The complaints about Google's site have been made in the US, and in the context of compliance with the online privacy protection act 2003 applicable in California. Not being a US lawyer, I am not going to comment on whether Google comply or not in this case. But I thought a brief mention about privacy policies and why they are so important to include on websites might be useful to readers.
Anyone who runs a website needs to be aware of the legal requirements surrounding the use of personal data, as these not only come into play where the site actually asks users to enter personal information about themselves.
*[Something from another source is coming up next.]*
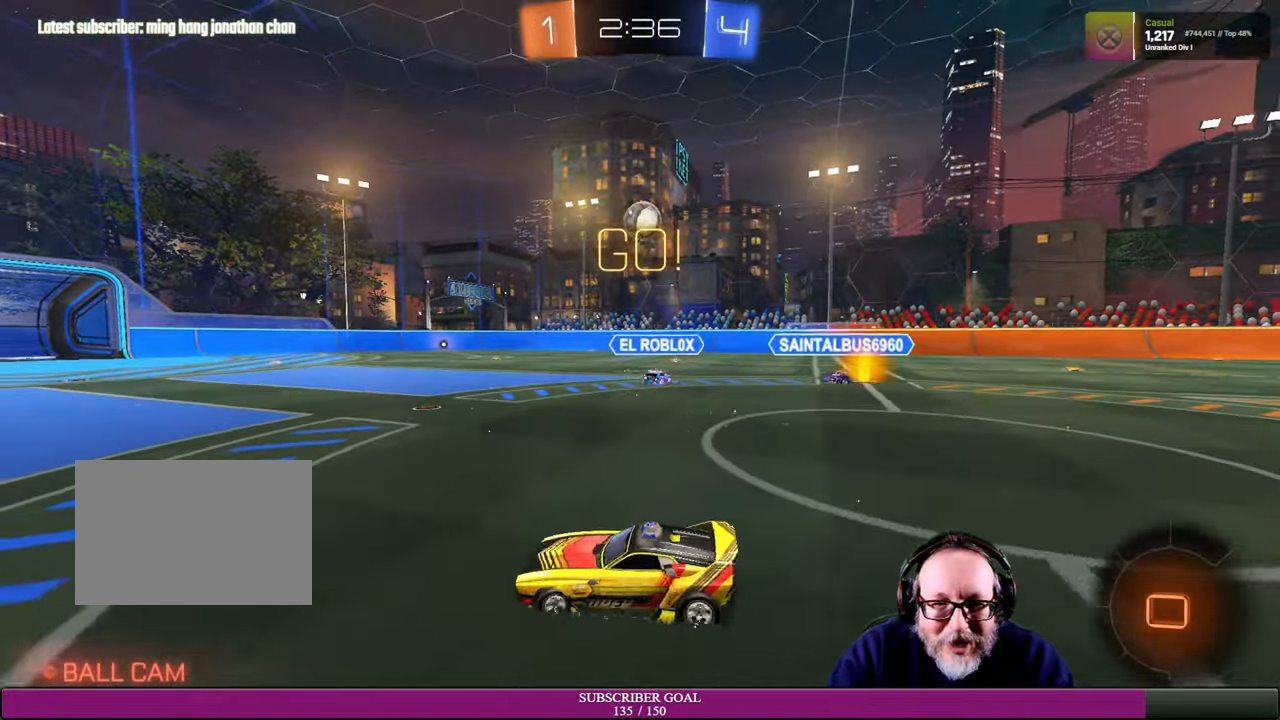
{"buttons": ["R2"], "left_stick": "down-left", "right_stick": "center", "events": [[466, "left_stick", "down-left"]]}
Even the use of cookies to track on-line movements of users of the website, and other data obtained about traffic using the site including location data, and browsing activities, could amount to what's known as 'processing of personal data'. Under UK law, users of any website should be informed if their personal data is going to be 'processed', and how the information obtained about them will be used and stored. The best way of notifying users is by including an easily accessible privacy policy on your site, with clear and obvious links to it from your home page. The privacy groups in the US were complaining that Google had not got this right under US law.
Under UK law, website owners must also be careful to be data protection compliant with what they do with the data, and consent is required to be obtained from individuals before certain types of processing can be undertaken (for example use for direct marketing by email, disclosure to third parties) of personal data. It is important to note that inclusion of a privacy policy of itself if not sufficient to ensure compliance with the Data Protection Act 1988.